The ability to think certain thoughts is intrinsically related to the ability to think certain other thoughts. This makes sense only if the thoughts are made up of the same parts. It's not that you couldn't train a neural net to make the right associations between thoughts; it's just that there is nothing in connectionist structure that supports these associations. These associations are crucial; they are the very stuff of which thought is made, and Connectionist models have no explanation for them.

Finally, there's the argument from the systematicity of inference. A neural net model can be constructed to draw the inference A from (A & B), and to draw the inference B from (A & B). But a neural net can just as easily be constructed to make one of these inferences but not the other. We never see such lopsided mental ability in human beings. Why not? Connectionist models don't know.

This would seem to imply the following: If you want to build an inference engine that reasons properly, it can't be merely Connectionist.

Fodor and Pylyshin conclude from this sequence of arguments that something is deeply wrong with Connectionist architecture. This is what's wrong: Because Connectionist architecture denies syntactic and semantic structure in mental representations, it is forced to accept, as possible minds, systems that are arbitrarily unsystematic. This is blatantly contrary to observation. Consequently, Connectionist architecture is inadequate to explain the basic data in its domain.

Furthermore, it's not enough for a Connectionist to agree that all minds are systematic; he must also explain how nature contrives to produce only systematic minds. That, apparently, the Connectionist can't do without recourse to the only existing approach that does predict pervasive systematicity: The Classical approach.

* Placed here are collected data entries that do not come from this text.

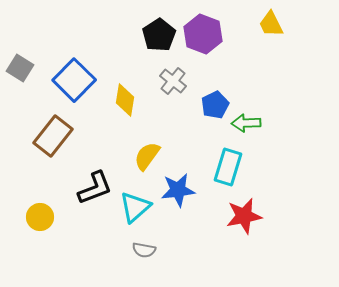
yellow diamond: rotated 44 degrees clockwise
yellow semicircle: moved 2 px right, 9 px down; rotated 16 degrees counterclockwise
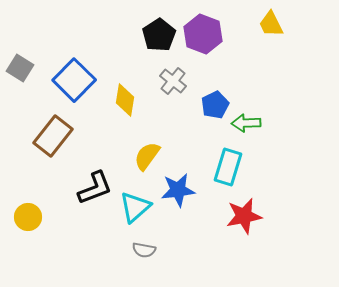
yellow circle: moved 12 px left
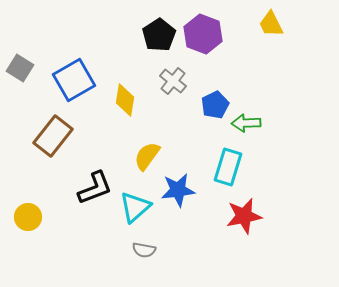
blue square: rotated 15 degrees clockwise
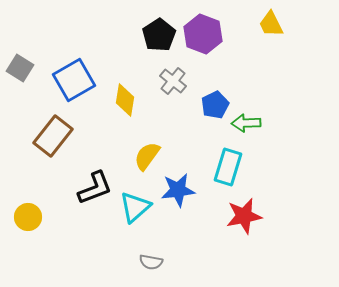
gray semicircle: moved 7 px right, 12 px down
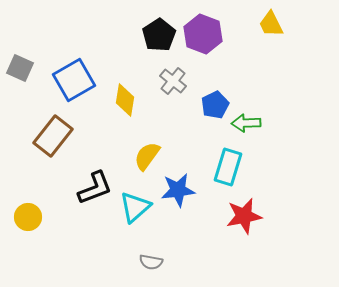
gray square: rotated 8 degrees counterclockwise
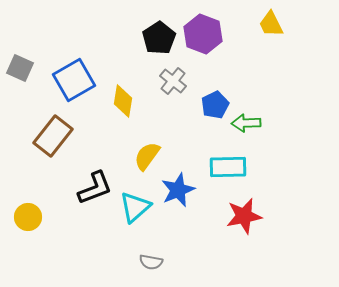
black pentagon: moved 3 px down
yellow diamond: moved 2 px left, 1 px down
cyan rectangle: rotated 72 degrees clockwise
blue star: rotated 16 degrees counterclockwise
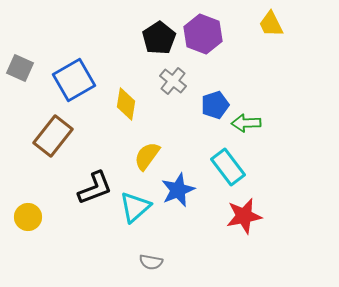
yellow diamond: moved 3 px right, 3 px down
blue pentagon: rotated 8 degrees clockwise
cyan rectangle: rotated 54 degrees clockwise
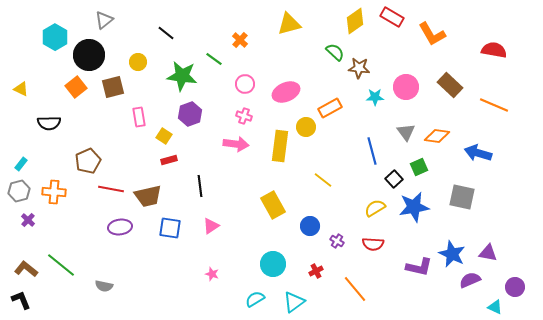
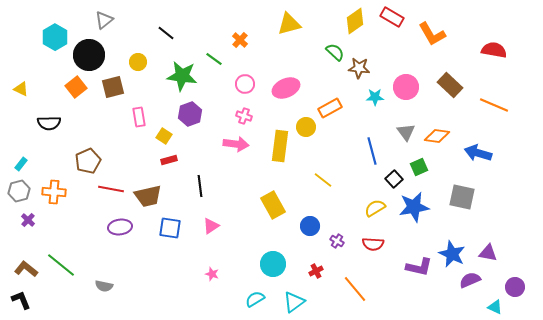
pink ellipse at (286, 92): moved 4 px up
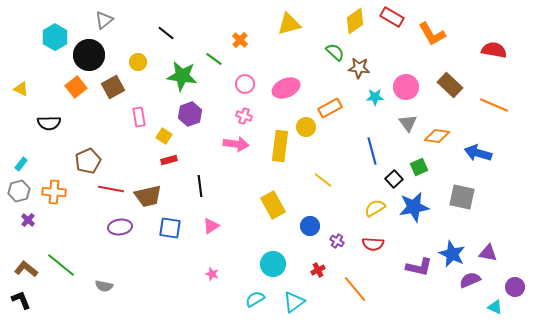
brown square at (113, 87): rotated 15 degrees counterclockwise
gray triangle at (406, 132): moved 2 px right, 9 px up
red cross at (316, 271): moved 2 px right, 1 px up
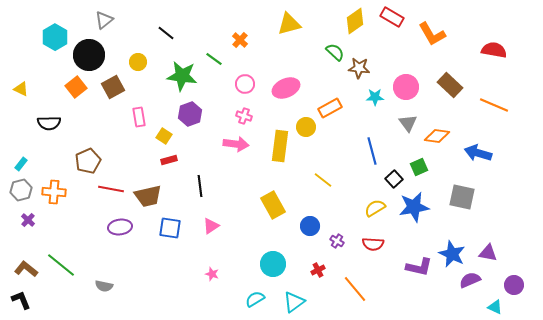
gray hexagon at (19, 191): moved 2 px right, 1 px up
purple circle at (515, 287): moved 1 px left, 2 px up
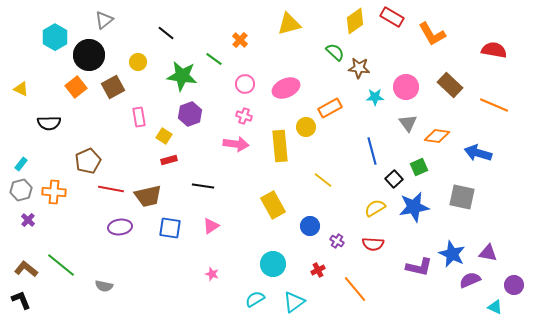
yellow rectangle at (280, 146): rotated 12 degrees counterclockwise
black line at (200, 186): moved 3 px right; rotated 75 degrees counterclockwise
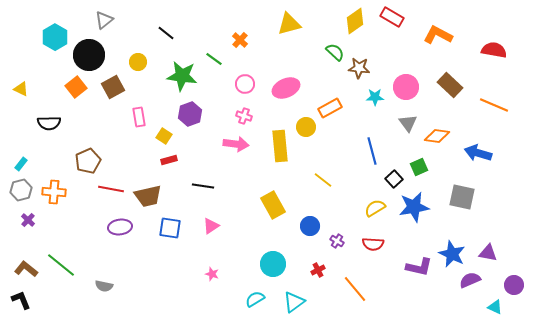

This seems to me a fairly damning critique of Connectionism as a cognitive architecture, and it seems to have some implications for Connectionist computer programming, as well. For neural nets as programming tools, Fodor and Pylyshin's conclusions would appear to imply at least the following limitation: A neural net, viewed theoretically as a computational system, is the equal of a Turing machine. Both are general-purpose computing machines, and both can achieve anything a general-purpose computing machine can achieve. But for tasks requiring operations on symbol structures, neural nets alone are apparently not enough; for that, you need something like a Turing machine. Neural nets may suffice for the low-level implementation of an inference engine, but only if you use the neural net to implement a Turing machine or other conventional architecture, and implement the inference engine using that.